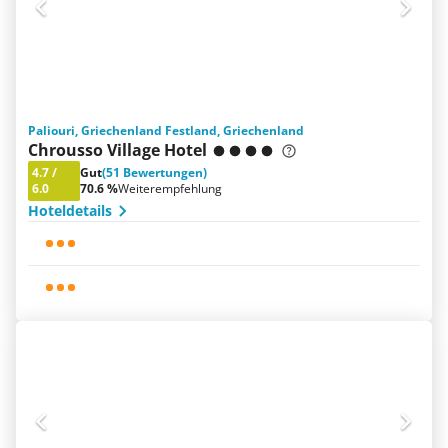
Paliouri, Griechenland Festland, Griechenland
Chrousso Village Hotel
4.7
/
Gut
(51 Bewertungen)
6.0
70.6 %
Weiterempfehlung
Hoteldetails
==========
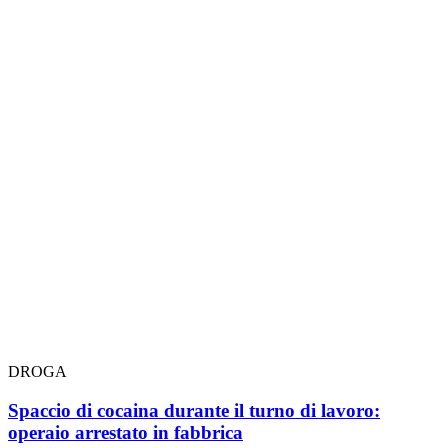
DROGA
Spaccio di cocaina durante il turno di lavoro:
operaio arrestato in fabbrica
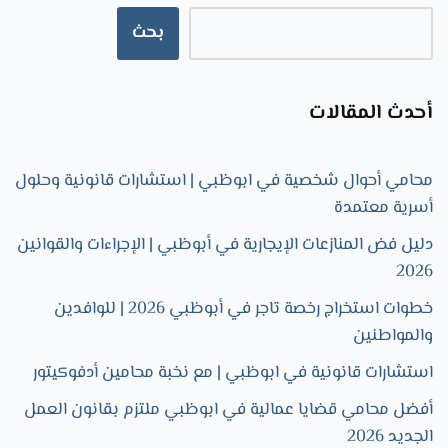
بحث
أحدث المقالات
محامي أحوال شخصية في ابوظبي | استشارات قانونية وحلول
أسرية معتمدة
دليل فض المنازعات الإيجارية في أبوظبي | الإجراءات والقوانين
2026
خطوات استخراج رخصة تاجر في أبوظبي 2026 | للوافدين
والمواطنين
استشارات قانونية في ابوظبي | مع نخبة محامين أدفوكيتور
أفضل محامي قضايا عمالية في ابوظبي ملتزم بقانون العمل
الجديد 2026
==========
### Assignment
From the records above, repeat exactly the lines from the one with "Paliouri, Griechenland Festland, Griechenland" through the one with "Hoteldetails", both included.

### Completed exercise
Paliouri, Griechenland Festland, Griechenland
Chrousso Village Hotel
4.7
/
Gut
(51 Bewertungen)
6.0
70.6 %
Weiterempfehlung
Hoteldetails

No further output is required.